(WORK REQUIRED) Your answer should be the lines below from the one with "1: (634, 109, 1.46)" to the one with "[00:05.333]", both included, given again exactly and with nothing added.

-- Opening Marker --

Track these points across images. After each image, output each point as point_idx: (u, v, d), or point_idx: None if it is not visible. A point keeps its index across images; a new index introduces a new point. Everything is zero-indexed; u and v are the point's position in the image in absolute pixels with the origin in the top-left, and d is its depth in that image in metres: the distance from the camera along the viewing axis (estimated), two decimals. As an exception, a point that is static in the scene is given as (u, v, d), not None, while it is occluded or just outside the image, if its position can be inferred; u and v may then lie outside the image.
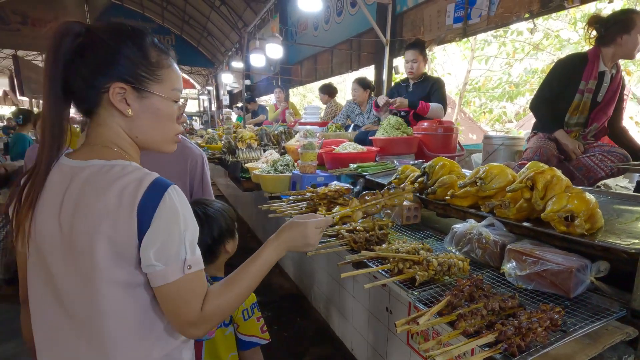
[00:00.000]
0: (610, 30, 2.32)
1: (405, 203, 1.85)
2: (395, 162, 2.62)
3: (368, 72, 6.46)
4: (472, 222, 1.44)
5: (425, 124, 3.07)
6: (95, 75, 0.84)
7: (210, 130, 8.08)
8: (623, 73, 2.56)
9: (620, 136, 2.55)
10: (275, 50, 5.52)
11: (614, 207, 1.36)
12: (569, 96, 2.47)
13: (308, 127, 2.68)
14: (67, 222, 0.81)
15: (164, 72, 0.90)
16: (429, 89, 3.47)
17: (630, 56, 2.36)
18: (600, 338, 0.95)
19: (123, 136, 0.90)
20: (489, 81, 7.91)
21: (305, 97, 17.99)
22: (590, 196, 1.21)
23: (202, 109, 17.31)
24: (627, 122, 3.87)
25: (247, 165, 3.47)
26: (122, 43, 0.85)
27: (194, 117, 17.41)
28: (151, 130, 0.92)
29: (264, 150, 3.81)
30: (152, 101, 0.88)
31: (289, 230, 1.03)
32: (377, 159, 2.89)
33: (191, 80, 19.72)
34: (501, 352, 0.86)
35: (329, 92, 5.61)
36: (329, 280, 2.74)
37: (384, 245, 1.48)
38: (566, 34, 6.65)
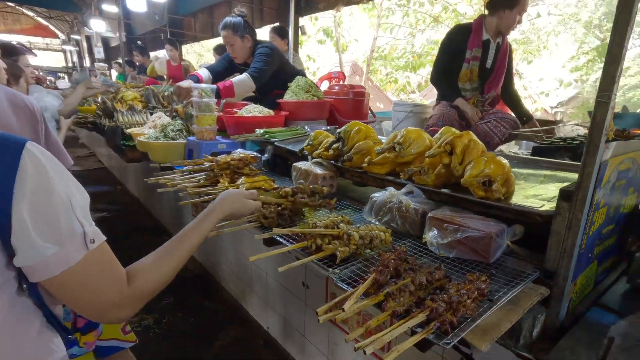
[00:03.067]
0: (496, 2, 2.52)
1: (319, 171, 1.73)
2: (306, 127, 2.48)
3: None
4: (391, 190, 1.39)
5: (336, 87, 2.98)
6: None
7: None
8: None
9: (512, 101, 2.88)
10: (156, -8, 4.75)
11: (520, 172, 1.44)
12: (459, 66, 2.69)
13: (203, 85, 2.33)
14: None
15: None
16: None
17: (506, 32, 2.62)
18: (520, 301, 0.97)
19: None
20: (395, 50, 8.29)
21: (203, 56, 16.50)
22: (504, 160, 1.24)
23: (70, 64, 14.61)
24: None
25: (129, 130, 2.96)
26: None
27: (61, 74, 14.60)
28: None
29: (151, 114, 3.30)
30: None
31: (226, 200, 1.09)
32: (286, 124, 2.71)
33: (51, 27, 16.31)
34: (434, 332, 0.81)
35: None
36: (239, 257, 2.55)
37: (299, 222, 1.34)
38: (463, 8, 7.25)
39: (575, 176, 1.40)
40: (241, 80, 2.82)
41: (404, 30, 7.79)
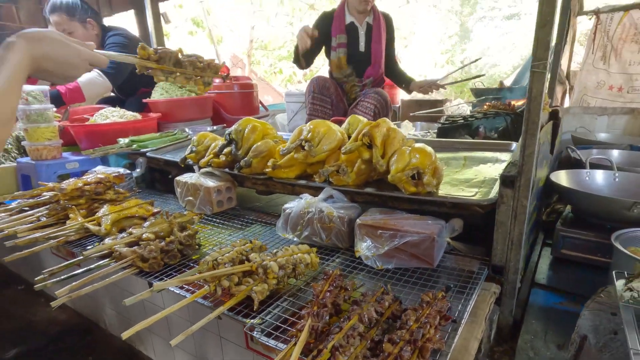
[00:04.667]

-- Closing Marker --
-- Opening Marker --

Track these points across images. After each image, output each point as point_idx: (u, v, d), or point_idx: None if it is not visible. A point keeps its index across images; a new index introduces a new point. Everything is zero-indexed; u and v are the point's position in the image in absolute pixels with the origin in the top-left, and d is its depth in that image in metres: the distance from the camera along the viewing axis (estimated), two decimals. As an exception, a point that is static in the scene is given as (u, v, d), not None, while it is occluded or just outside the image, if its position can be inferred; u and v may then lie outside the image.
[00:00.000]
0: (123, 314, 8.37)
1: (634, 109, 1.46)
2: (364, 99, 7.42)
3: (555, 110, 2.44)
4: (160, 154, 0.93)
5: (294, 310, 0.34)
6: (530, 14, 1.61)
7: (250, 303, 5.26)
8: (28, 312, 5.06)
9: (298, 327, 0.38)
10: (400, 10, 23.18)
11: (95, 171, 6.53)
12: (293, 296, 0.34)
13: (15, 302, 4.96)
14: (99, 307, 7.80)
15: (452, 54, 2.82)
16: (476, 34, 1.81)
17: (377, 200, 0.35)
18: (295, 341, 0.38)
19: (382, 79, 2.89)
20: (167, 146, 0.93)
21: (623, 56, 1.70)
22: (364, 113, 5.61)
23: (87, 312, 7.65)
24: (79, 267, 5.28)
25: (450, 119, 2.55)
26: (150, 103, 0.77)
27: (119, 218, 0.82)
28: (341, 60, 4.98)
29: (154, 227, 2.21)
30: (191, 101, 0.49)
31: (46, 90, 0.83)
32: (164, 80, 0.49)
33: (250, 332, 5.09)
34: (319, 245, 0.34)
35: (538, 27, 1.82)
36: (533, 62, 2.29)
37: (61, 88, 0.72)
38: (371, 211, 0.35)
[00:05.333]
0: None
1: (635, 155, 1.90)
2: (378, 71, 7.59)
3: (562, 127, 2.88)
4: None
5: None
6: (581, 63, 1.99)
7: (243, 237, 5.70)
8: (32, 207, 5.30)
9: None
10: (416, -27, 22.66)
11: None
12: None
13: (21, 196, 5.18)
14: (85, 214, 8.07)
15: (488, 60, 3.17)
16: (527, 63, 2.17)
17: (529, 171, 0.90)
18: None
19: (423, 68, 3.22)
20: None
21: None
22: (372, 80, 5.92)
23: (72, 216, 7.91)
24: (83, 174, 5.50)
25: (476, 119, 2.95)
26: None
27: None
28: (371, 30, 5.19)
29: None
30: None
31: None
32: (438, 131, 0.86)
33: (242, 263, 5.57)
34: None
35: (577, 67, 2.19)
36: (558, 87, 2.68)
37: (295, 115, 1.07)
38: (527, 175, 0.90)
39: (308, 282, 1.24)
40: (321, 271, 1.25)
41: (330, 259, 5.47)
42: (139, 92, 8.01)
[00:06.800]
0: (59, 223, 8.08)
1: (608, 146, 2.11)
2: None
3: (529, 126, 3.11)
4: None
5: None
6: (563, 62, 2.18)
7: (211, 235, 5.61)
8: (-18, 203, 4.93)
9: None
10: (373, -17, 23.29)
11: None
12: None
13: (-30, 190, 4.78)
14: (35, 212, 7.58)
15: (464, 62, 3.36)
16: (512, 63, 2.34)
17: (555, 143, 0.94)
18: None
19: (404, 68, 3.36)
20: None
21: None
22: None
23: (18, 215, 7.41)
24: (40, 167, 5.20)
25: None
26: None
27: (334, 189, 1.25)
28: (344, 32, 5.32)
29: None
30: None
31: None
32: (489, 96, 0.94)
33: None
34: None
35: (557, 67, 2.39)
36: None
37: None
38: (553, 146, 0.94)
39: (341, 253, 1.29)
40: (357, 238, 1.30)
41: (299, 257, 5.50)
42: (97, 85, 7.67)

-- Closing Marker --

(TASK RESPONSE)
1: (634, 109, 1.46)
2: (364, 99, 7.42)
3: (555, 110, 2.44)
4: (160, 154, 0.93)
5: (294, 310, 0.34)
6: (530, 14, 1.61)
7: (250, 303, 5.26)
8: (28, 312, 5.06)
9: (298, 327, 0.38)
10: (400, 10, 23.18)
11: (95, 171, 6.53)
12: (293, 296, 0.34)
13: (15, 302, 4.96)
14: (99, 307, 7.80)
15: (452, 54, 2.82)
16: (476, 34, 1.81)
17: (377, 200, 0.35)
18: (295, 341, 0.38)
19: (382, 79, 2.89)
20: (167, 146, 0.93)
21: (623, 56, 1.70)
22: (364, 113, 5.61)
23: (87, 312, 7.65)
24: (79, 267, 5.28)
25: (450, 119, 2.55)
26: (150, 103, 0.77)
27: (119, 218, 0.82)
28: (341, 60, 4.98)
29: (154, 227, 2.21)
30: (191, 101, 0.49)
31: (46, 90, 0.83)
32: (164, 80, 0.49)
33: (250, 332, 5.09)
34: (319, 245, 0.34)
35: (538, 27, 1.82)
36: (533, 62, 2.29)
37: (61, 88, 0.72)
38: (371, 211, 0.35)
[00:05.333]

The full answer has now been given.